Judith Butler registra em sua obra “Corpos aliados e luta política” (Paidós, 2017) que colocar o próprio corpo em risco (diante da pandemia e da violência policial, por exemplo) é um ato político. Isso mostra que o que moveu a multidão foi uma escolha política individual de estabelecer uma situação compartilhada e coletiva, colocando a vida como estamos vivendo (e sofrendo) em primeiro plano na política.

A pluralidade dos corpos, em suas performances, em seus gêneros, identidades, classe social, racialidade e geração mostrou que é preciso estabelecer alianças entre os diversos grupos sociais que vêm sendo profundamente afetados pela precariedade e pela privação de direitos. Inclusive a perda paulatina do direito de circular pelas ruas sem levar um tiro da polícia racista e violenta (como aconteceu com dois homens negros no Recife) ou ter o carro apreendido porque carrega uma frase de protesto contra o presidente genocida (como aconteceu em Goiás), ou pela execução sumária de 28 pessoas negras em Jacarezinho/RJ e a inaceitável censura imposta pela própria corporação que vai investigar os seus, impedindo a sociedade de acompanhar o julgamento e tomar conhecimento da punição aos responsáveis.

A manifestação de #29M foi um grito de Basta! E um gesto político e de resistência que busca retomar e reconfigurar o espaço público e a legitimidade do protesto e da ação coletiva. Para o capitalismo, o colonialismo racista e misógino e para o poder autoritário e militar exercido pela extrema direita bolsonarista, interessa a reclusão, a ausência da compreensão de coletividade e o controle pelo medo.

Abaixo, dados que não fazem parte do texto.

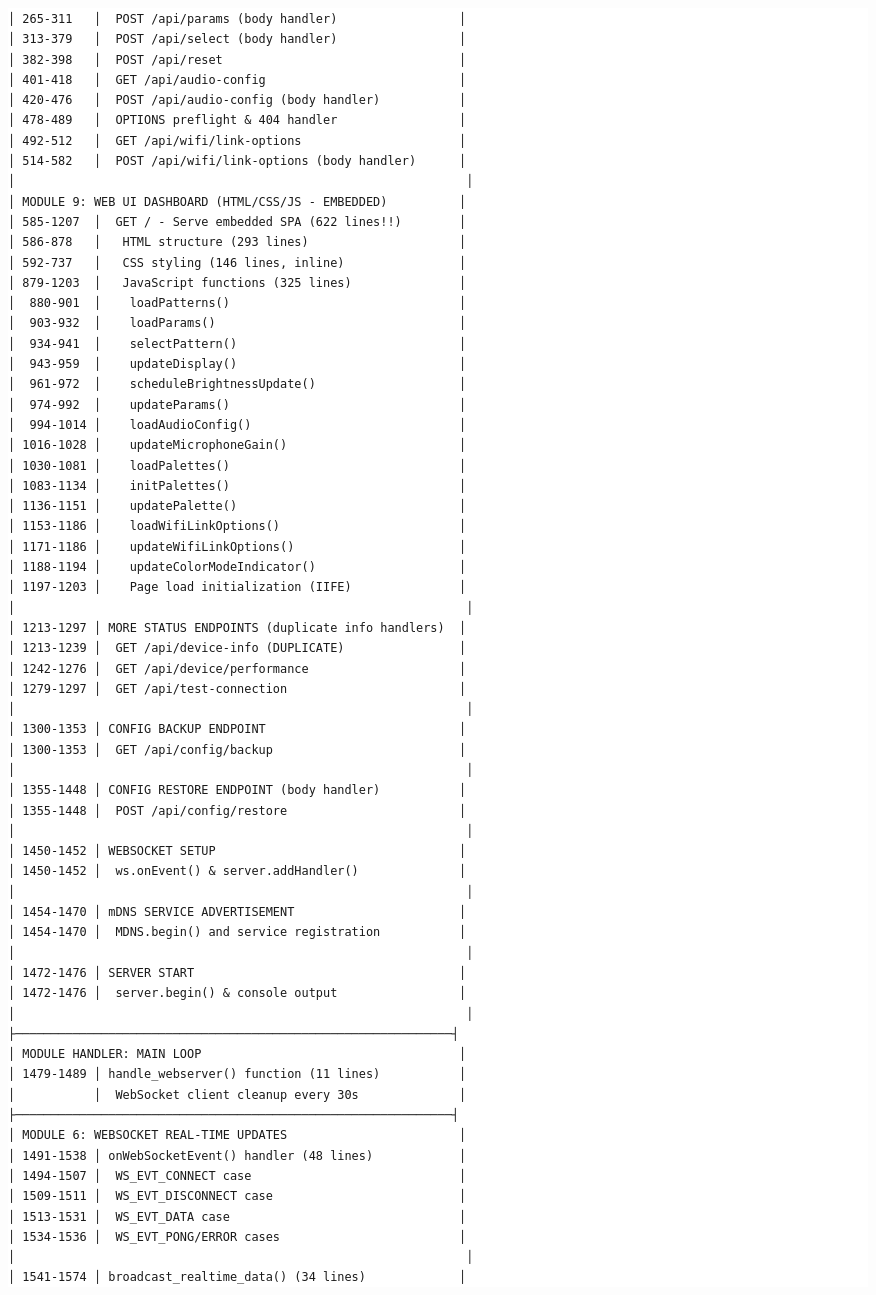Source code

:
 ```
│ 265-311   │  POST /api/params (body handler)                 │
│ 313-379   │  POST /api/select (body handler)                 │
│ 382-398   │  POST /api/reset                                 │
│ 401-418   │  GET /api/audio-config                           │
│ 420-476   │  POST /api/audio-config (body handler)           │
│ 478-489   │  OPTIONS preflight & 404 handler                 │
│ 492-512   │  GET /api/wifi/link-options                      │
│ 514-582   │  POST /api/wifi/link-options (body handler)      │
│                                                               │
│ MODULE 9: WEB UI DASHBOARD (HTML/CSS/JS - EMBEDDED)          │
│ 585-1207  │  GET / - Serve embedded SPA (622 lines!!)        │
│ 586-878   │   HTML structure (293 lines)                     │
│ 592-737   │   CSS styling (146 lines, inline)                │
│ 879-1203  │   JavaScript functions (325 lines)               │
│  880-901  │    loadPatterns()                                │
│  903-932  │    loadParams()                                  │
│  934-941  │    selectPattern()                               │
│  943-959  │    updateDisplay()                               │
│  961-972  │    scheduleBrightnessUpdate()                    │
│  974-992  │    updateParams()                                │
│  994-1014 │    loadAudioConfig()                             │
│ 1016-1028 │    updateMicrophoneGain()                        │
│ 1030-1081 │    loadPalettes()                                │
│ 1083-1134 │    initPalettes()                                │
│ 1136-1151 │    updatePalette()                               │
│ 1153-1186 │    loadWifiLinkOptions()                         │
│ 1171-1186 │    updateWifiLinkOptions()                       │
│ 1188-1194 │    updateColorModeIndicator()                    │
│ 1197-1203 │    Page load initialization (IIFE)               │
│                                                               │
│ 1213-1297 │ MORE STATUS ENDPOINTS (duplicate info handlers)  │
│ 1213-1239 │  GET /api/device-info (DUPLICATE)                │
│ 1242-1276 │  GET /api/device/performance                     │
│ 1279-1297 │  GET /api/test-connection                        │
│                                                               │
│ 1300-1353 │ CONFIG BACKUP ENDPOINT                           │
│ 1300-1353 │  GET /api/config/backup                          │
│                                                               │
│ 1355-1448 │ CONFIG RESTORE ENDPOINT (body handler)           │
│ 1355-1448 │  POST /api/config/restore                        │
│                                                               │
│ 1450-1452 │ WEBSOCKET SETUP                                  │
│ 1450-1452 │  ws.onEvent() & server.addHandler()              │
│                                                               │
│ 1454-1470 │ mDNS SERVICE ADVERTISEMENT                       │
│ 1454-1470 │  MDNS.begin() and service registration           │
│                                                               │
│ 1472-1476 │ SERVER START                                     │
│ 1472-1476 │  server.begin() & console output                 │
│                                                               │
├─────────────────────────────────────────────────────────────┤
│ MODULE HANDLER: MAIN LOOP                                    │
│ 1479-1489 │ handle_webserver() function (11 lines)           │
│           │  WebSocket client cleanup every 30s              │
├─────────────────────────────────────────────────────────────┤
│ MODULE 6: WEBSOCKET REAL-TIME UPDATES                        │
│ 1491-1538 │ onWebSocketEvent() handler (48 lines)            │
│ 1494-1507 │  WS_EVT_CONNECT case                             │
│ 1509-1511 │  WS_EVT_DISCONNECT case                          │
│ 1513-1531 │  WS_EVT_DATA case                                │
│ 1534-1536 │  WS_EVT_PONG/ERROR cases                         │
│                                                               │
│ 1541-1574 │ broadcast_realtime_data() (34 lines)             │
```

Para a sociedade brasileira, enquanto coletividade diversa e democrática, no entanto, é vital uma aliança pelas ruas, com todo o cuidado sanitário diante da pandemia. As lutas feministas associam-se a essas alianças que se apresentaram nas manifestações de #29M porque se apoiam numa ética pluralista, de equidade, justiça social e cohabitação com a diversidade. O que envolve o respeito às diferenças e o enfrentamento às brutalidades e violências de toda a ordem.

É urgente e necessário recuperar o caráter público das ruas. Porque o que está em jogo é impedir tanto a destruição de vidas individuais com a omissão criminosa do combate à pandemia, quanto o próprio desmantelamento do que entendemos por sociedade e coletividade.

* Este é um artigo de opinião. A visão do autor não necessariamente expressa a linha editorial do jornal Brasil de Fato.